We have 32 new, first timers this year,’ says organiser Richard Tasker. ‘That’s well over 10 per cent that will feature new products, services and opportunities. Our existing exhibitors always bring the very latest in technology and that means everything our visitors see at YAMS is the most up-to-the-minute, state-of-the-art equipment including precision farming systems using satellite technology.’
‘There is nowhere else in Yorkshire and the north of England where farmers and farm machinery buyers can take the opportunity to see the whole industry in one place on one day – and that is proving a real attraction for those who have not attended before.’
‘We are particularly pleased to see even more Yorkshire based businesses recognising the benefits of coming to YAMS as well as long-established companies with bases further afield such as the well-respected cultivation equipment specialist family firm of Cousins of Emneth.’

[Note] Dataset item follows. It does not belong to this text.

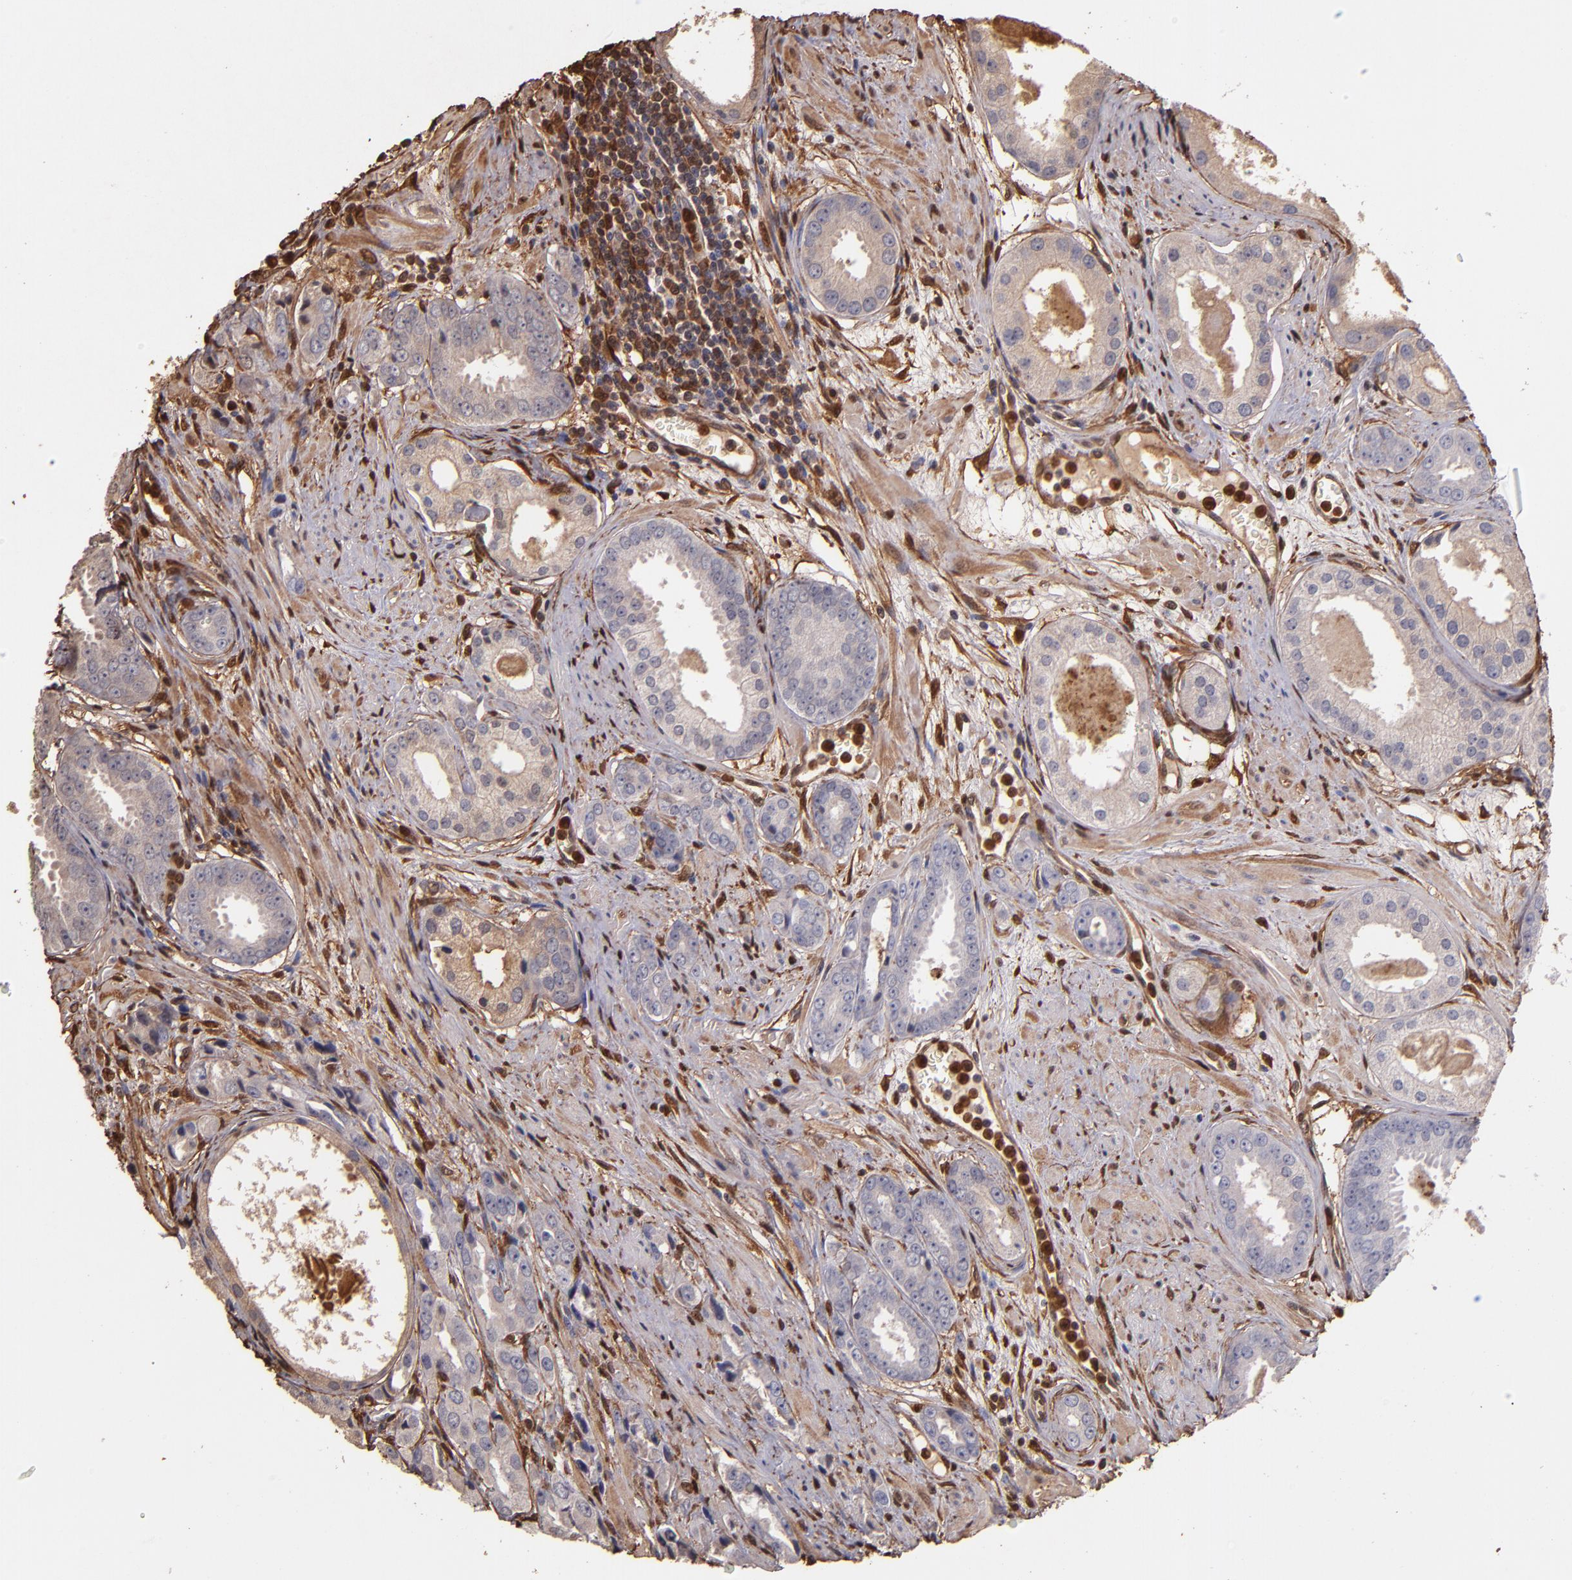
{"staining": {"intensity": "negative", "quantity": "none", "location": "none"}, "tissue": "prostate cancer", "cell_type": "Tumor cells", "image_type": "cancer", "snomed": [{"axis": "morphology", "description": "Adenocarcinoma, Medium grade"}, {"axis": "topography", "description": "Prostate"}], "caption": "This histopathology image is of prostate cancer stained with immunohistochemistry (IHC) to label a protein in brown with the nuclei are counter-stained blue. There is no positivity in tumor cells.", "gene": "S100A6", "patient": {"sex": "male", "age": 53}}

Lee Turner runs Cubtech, in Slingsby near Malton, a company that is providing farms with bespoke CCTV camera facilities to combat security issues and keep an eye on calving: ‘YAMS will give me the opportunity to get my cameras in front of the right people,’ says Lee. ‘There are, as many farmers know only too well, serious problems with such as quad bike and diesel theft and trespassers. My business is in supplying and fitting high definition, pan-tilt-zoom cameras offering 360-degree coverage over a distance of around 100 metres. Security camera systems and calving camera systems currently make up the two halves of my overall business.’
White Rose Farms will be present for the first time and Harvey May tells of why the company, specialising in providing farmers with opportunities to finish pigs on bed and breakfast arrangements, has chosen YAMS: ‘We see the event as an ideal platform to reach farmers in Yorkshire and Lincolnshire. There are significant advantages right now for arable farmers taking on indoor pig finishing contracts and earning a guaranteed monthly income. We are actively seeking arable farmers who are looking for a diversification opportunity.’
James Atkinson runs a bespoke hydraulic engineering company from Stillingfleet near York: ‘Agricultural work makes up around 50 per cent of my trade at present and I see exhibiting at YAMS as an opportunity to increase my work in this field. An increasing number of agricultural-based machines are reliant upon hydraulic equipment and I specialise in either repairing and refurbishing whole systems or in some cases manufacturing components.’
Chris Vicary of Market Weighton will also be exhibiting. His forestry contracting and wood fuel supply business sees him with many customers he expects to see at YAMS: ‘We see this show as the perfect opportunity to get straight to the farmers and landowners we work with and those we want to work with in future. We will have a Doosan digger and a Jenz wood chipper on display.’
Rex Nordic, Harrison Spinks and Carrs Billington are just three of the many other companies who are joining the YAMS family this year.